The one thing it can do is respond to keyboard input. I searched and searched for a way to break out of an infinite loop and found nothing until I looked at the keyboard API. You can’t make anything happen asynchronously in Codea (even http calls don’t get processed in parallel) except for responses to keyboard events.

So what’s happening in my step system is the sethook function processes a line, then my code hangs the whole system until the right keyboard keys are pressed, then sethook processes another line, and my code hangs the system again, and etc etc.

Now as limited as this is, it can still be extremely useful. For one thing, it prints out the function name and line number at every step. So you can watch command flow as it happens. That right there helped me enormously.

And with the function that gets passed to sethook you can perform any diagnostics you want, mostly. You can print out variables. You can do math. You can even run unit tests (in theory, I haven’t tried it). You can do anything you can do in a function. The one catch is scope. In my system you can only access global variables. You could write your own lua debugging code if you want, and include it in the callbacks my system does, because with lua’s built in tools it is possible to examine variables that are only in the scope of the current line, it’s just tricky and I don’t really know how to do it.

But with those caveats, you can do at diagnostics you want, line by line, live. This again, though limited, was extremely helpful to me. Any variables I needed to monitor I just made global temporarily.

So again my breakpoint system is no replacement for real debugging tools. It cannot (at least in any way I can figure out) let you interact with your program while you step through it. It can however expose control flow, which is extremely useful, and it can run any diagnostic function you write, live, line-by-line, which is also extremely useful—at least it was for me.

And that said, it’s a big big big big +1 from me to the call for real, baked-in, not-cheating diagnostic tools.

@UberGoober After all that I still don’t know how to do anything. It’s like the keyboard does nothing except for the tab, if I had one and qq. What are the exact steps to dump a variable because everything I try does nothing. So what’s the step by step.

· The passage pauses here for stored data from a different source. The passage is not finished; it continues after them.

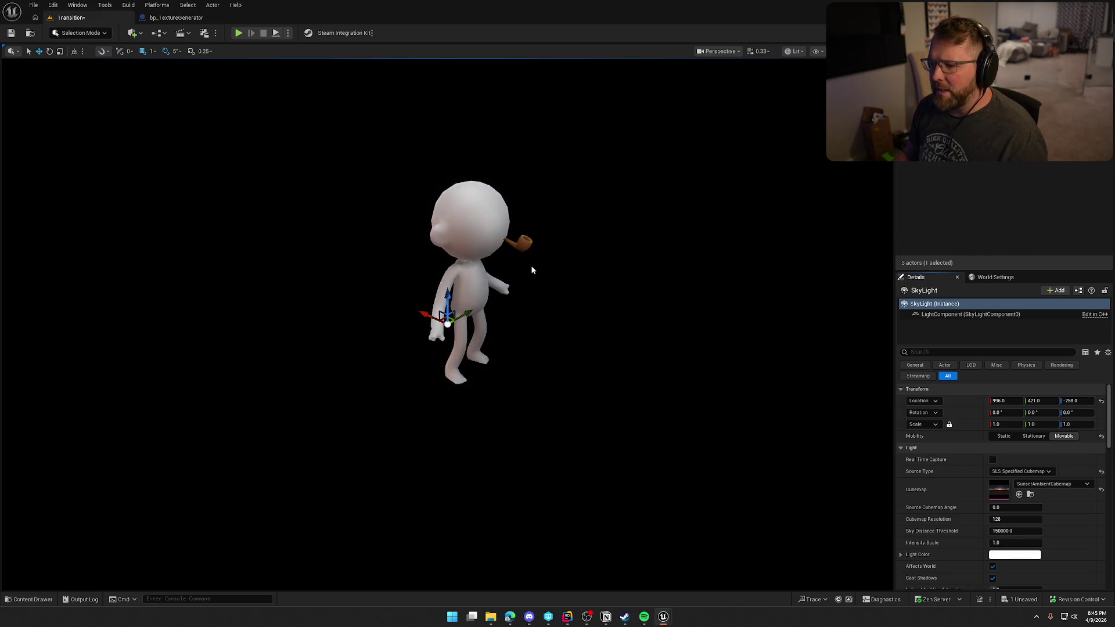
Step: Select bp_TextureGenerator and capture a fresh SKM_Pipe render
click(594, 350)
mouse_move(644, 344)
mouse_down()
mouse_move(558, 347)
mouse_move(676, 362)
mouse_up()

where’s the version that uses hooks, i just found the one that hangs in draw.

@RonJeffries I assumed by hooks you meant the same thing lua does with the sethook command, but perhaps you don’t. Could you clarify?

@dave1707 I’ll change it so it uses a letter when I have a moment. When you say “I can’t do anything,” that’s exactly right, you can’t do anything. You can watch the code progress line by line, which lets you snoop the flow of the code, and you can write a callback that does something every line, which will most likely be to print the value of some variables. That way you can see how values are changing and at what line they’re being changed.

So if by “dump a variable” you mean print to console what its value is at every step, that’s trivial, you just pass in a function that prints that variable. Any function that you want to run at every line will run at every line.

If that’s still unclear, maybe look at the Flappy program and tell me a value you’d like to see printed to screen and the line where you want the breakpoint to start and I’ll set it up for you. Or if you prefer you could write something of your own and tell me what you want to inspect and I’ll set it up.

@dave1707 @RonJeffries I’ve updated the demo now.

The keys are now ‘t’ to step/resume and ‘q’ to turn breakpoints off altogether and go back to the running program.

I’ve also updated the instructional text and the callback functions to better demonstrate and explain what good this dang old thing is.